Mais, ce texte qui prévoit la possibilité de subordonner le rejet d’une demande tendant à écarter ou arrêter l’exécution provisoire à la constitution d’une garantie réelle ou personnelle suffisante pour répondre de toutes restitutions ou réparations, n’est pas applicable au rejet d’une demande de sursis à exécution du jugement d’un juge de l’exécution.
Sur la demande de dommages et intérêts
Mme [P] sollicite des dommages et intérêts à hauteur de 10.000 euros en raison du caractère abusif de la présente action.
Cependant, l’action en justice ne dégénère en abus pouvant donner naissance à une dette de dommages et intérêts que dans le cas de malice, de mauvaise foi, d’erreur grossière équipollente au dol ou encore de légèreté blâmable.
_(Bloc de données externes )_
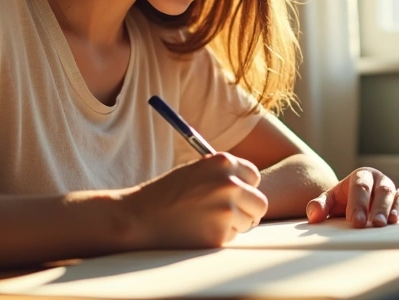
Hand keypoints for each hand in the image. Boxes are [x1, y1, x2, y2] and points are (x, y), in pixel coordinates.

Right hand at [123, 153, 267, 248]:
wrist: (139, 217)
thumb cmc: (165, 194)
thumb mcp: (196, 171)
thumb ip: (223, 175)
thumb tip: (249, 187)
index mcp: (223, 162)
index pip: (253, 177)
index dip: (243, 187)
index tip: (232, 194)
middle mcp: (229, 184)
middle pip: (259, 202)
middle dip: (247, 210)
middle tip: (228, 214)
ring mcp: (226, 210)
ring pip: (248, 222)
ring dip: (233, 224)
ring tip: (205, 221)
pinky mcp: (220, 235)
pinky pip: (232, 237)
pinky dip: (219, 237)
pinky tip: (197, 231)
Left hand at [305, 167, 398, 227]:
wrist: (356, 203)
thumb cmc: (343, 201)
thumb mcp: (330, 201)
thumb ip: (320, 205)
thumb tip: (314, 216)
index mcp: (362, 176)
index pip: (360, 187)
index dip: (358, 203)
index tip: (355, 222)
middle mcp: (380, 181)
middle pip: (382, 190)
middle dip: (379, 207)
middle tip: (375, 224)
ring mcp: (393, 192)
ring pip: (397, 196)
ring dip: (395, 209)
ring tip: (390, 223)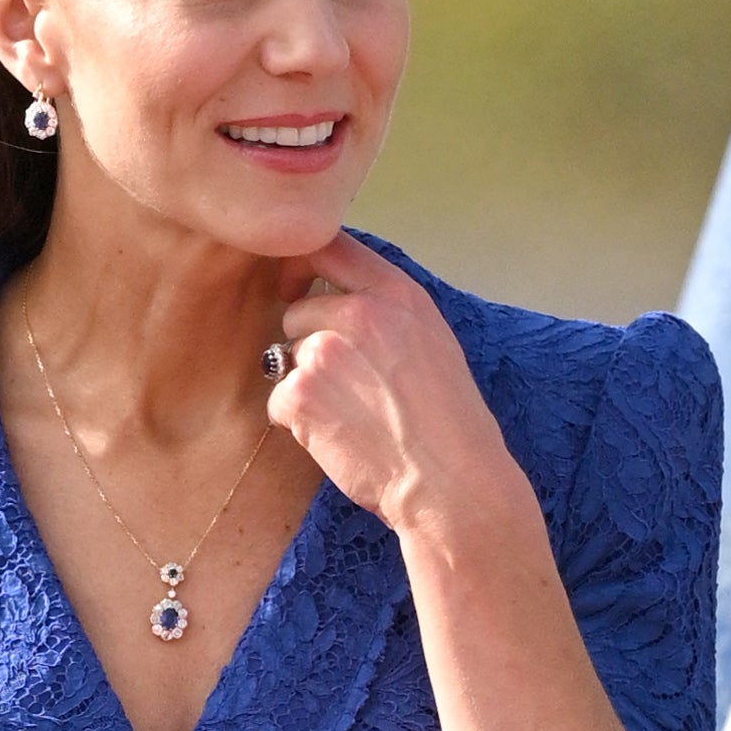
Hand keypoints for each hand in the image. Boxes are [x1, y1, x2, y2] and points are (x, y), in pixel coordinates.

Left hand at [268, 235, 537, 546]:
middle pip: (298, 311)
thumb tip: (337, 300)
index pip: (329, 246)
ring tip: (351, 415)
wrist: (452, 483)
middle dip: (309, 344)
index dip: (300, 264)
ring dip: (305, 385)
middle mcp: (359, 313)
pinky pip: (278, 399)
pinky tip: (339, 438)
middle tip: (347, 386)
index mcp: (398, 294)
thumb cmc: (451, 423)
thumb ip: (387, 311)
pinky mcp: (301, 394)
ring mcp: (324, 352)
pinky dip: (299, 422)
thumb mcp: (432, 341)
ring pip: (285, 356)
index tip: (296, 287)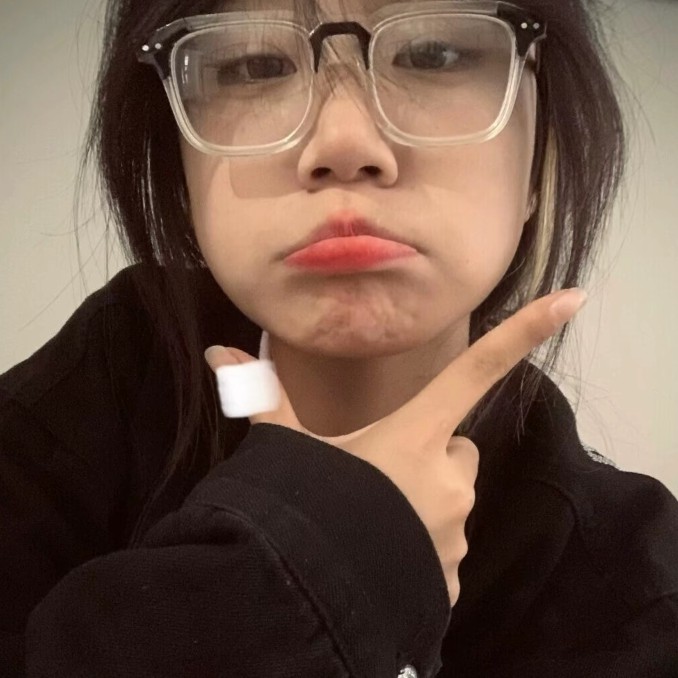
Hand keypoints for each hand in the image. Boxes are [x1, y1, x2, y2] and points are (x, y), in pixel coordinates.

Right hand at [204, 288, 587, 606]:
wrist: (313, 594)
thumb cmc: (309, 508)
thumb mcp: (289, 453)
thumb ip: (261, 401)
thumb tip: (217, 353)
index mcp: (415, 436)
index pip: (475, 371)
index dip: (524, 332)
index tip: (572, 299)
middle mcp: (449, 478)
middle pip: (456, 451)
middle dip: (429, 458)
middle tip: (379, 477)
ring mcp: (456, 529)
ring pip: (450, 502)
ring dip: (422, 505)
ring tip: (373, 521)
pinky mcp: (453, 573)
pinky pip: (444, 548)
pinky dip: (422, 547)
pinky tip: (384, 555)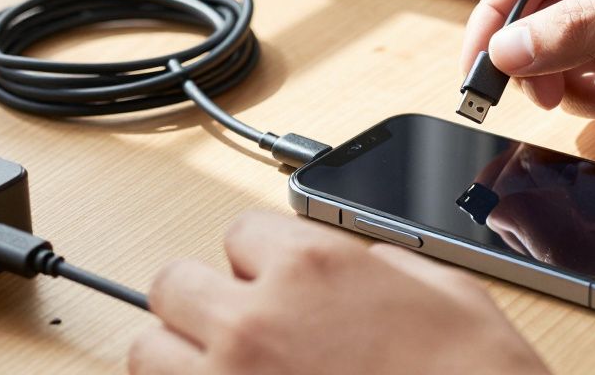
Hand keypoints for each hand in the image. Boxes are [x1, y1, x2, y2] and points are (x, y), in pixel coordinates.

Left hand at [129, 211, 549, 374]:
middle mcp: (254, 320)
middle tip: (238, 328)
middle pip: (173, 285)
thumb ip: (383, 266)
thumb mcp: (447, 292)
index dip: (259, 260)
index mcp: (311, 265)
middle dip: (204, 303)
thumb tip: (362, 267)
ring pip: (147, 353)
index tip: (272, 282)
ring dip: (179, 359)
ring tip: (221, 372)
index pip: (238, 232)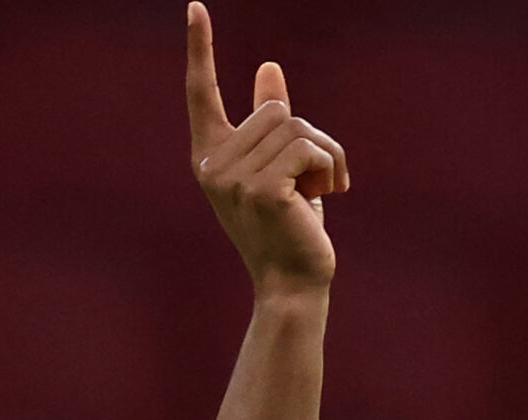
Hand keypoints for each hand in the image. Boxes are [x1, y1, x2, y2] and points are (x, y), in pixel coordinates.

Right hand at [185, 3, 346, 298]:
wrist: (294, 285)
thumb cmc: (289, 229)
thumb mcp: (279, 168)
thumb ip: (270, 121)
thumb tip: (269, 68)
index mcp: (210, 157)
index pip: (201, 92)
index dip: (201, 49)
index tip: (196, 6)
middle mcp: (213, 165)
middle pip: (276, 110)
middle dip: (311, 140)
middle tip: (320, 181)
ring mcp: (233, 179)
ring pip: (297, 127)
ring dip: (326, 156)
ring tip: (325, 191)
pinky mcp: (262, 190)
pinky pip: (309, 149)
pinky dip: (331, 168)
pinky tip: (328, 198)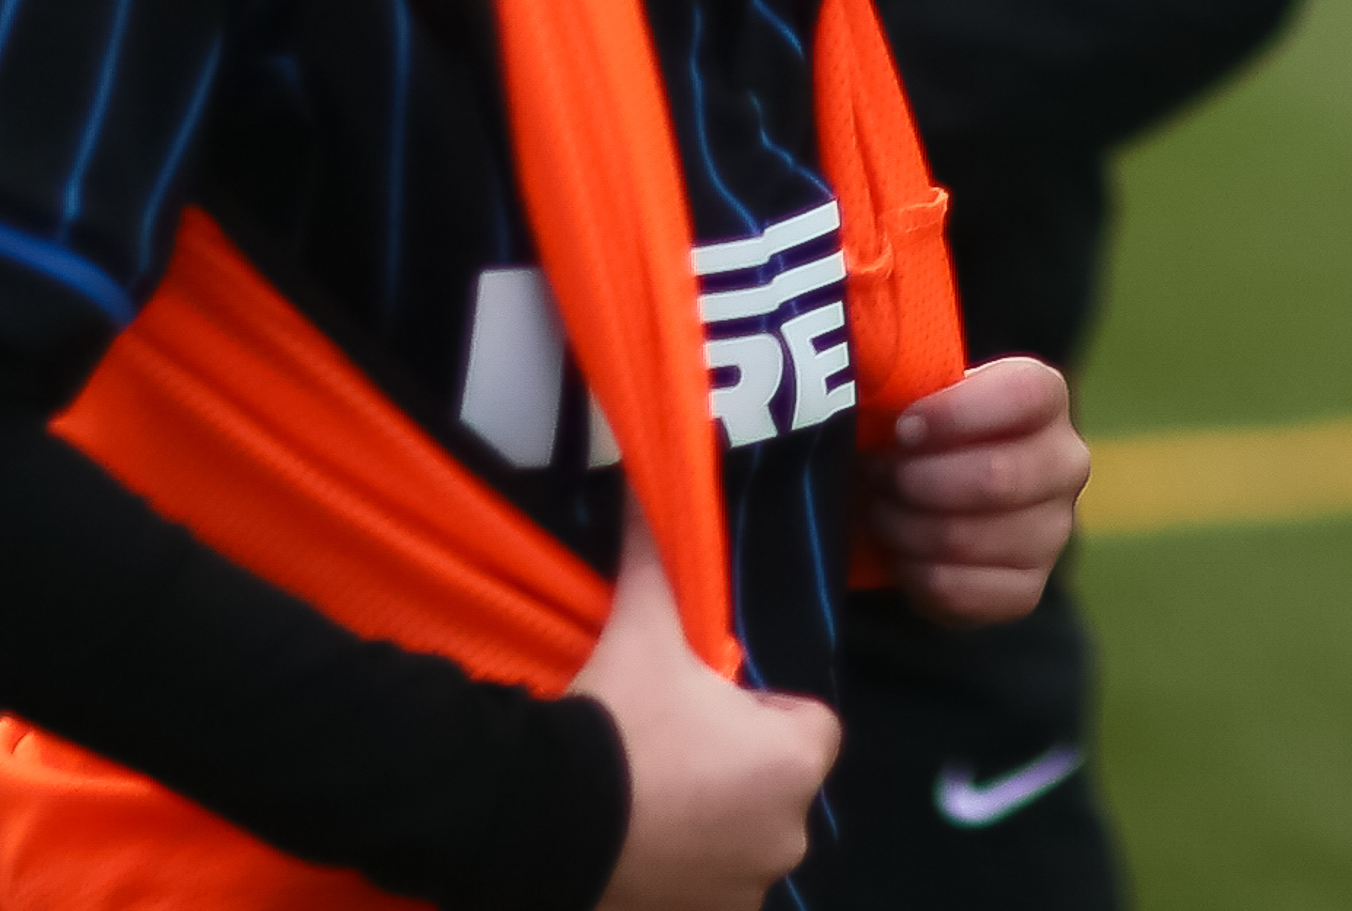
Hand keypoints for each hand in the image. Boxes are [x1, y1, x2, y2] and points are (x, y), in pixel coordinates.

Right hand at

Ces exigences n’étant pas satisfaites en l’espèce, Mme [P] sera déboutée de sa demande de ce chef.
Sur les dépens et les frais irrépétibles
Succombant en ses prétentions, Mme [I] supportera les dépens exposés dans la présente instance sans qu’il y ait lieu de faire application des dispositions de l’article 699 du code de procédure civile dès lors que la constitution d’avocat n’est pas obligatoire pour cette procédure.
Mme [I] sera condamnée à payer à Mme [P], contrainte d’exposer des frais irrépétibles pour assurer sa défense, la somme de 2.000 euros sur le fondement de l’article 700 du code de procédure civile.
PAR CES MOTIFS
Disons n’y avoir lieu à annulation de l’assignation délivrée le 25 avril 2024 ;
Déclarons recevables les demandes de Mme [I] ;
Rejetons les demandes de Mme [I] tendant au sursis à l’exécution du jugement prononcé le 8 janvier 2024 par le juge de l’exécution du tribunal judiciaire de Paris et à la constitution d’une garantie sur le fondement de l’article 514-5 du code de procédure civile ;
Rejetons la demande de dommages et intérêts formée par Mme [P] ;
Condamnons Mme [I] aux dépens ;
Disons n’y avoir lieu de faire application des dispositions de l’article 699 du code de procédure civile ;
Condamnons Mme [I] à payer à Mme [P] la somme de 2.000 euros sur le fondement de l’article 700 du code de procédure civile.
ORDONNANCE rendue par Mme Florence LAGEMI, Présidente de chambre, assistée de Mme Cécilie MARTEL, greffière présente lors de la mise à disposition de l’ordonnance au greffe de la Cour, les parties en ayant été préalablement avisées dans les conditions prévues au deuxième alinéa de l’article 450 du code de procédure civile.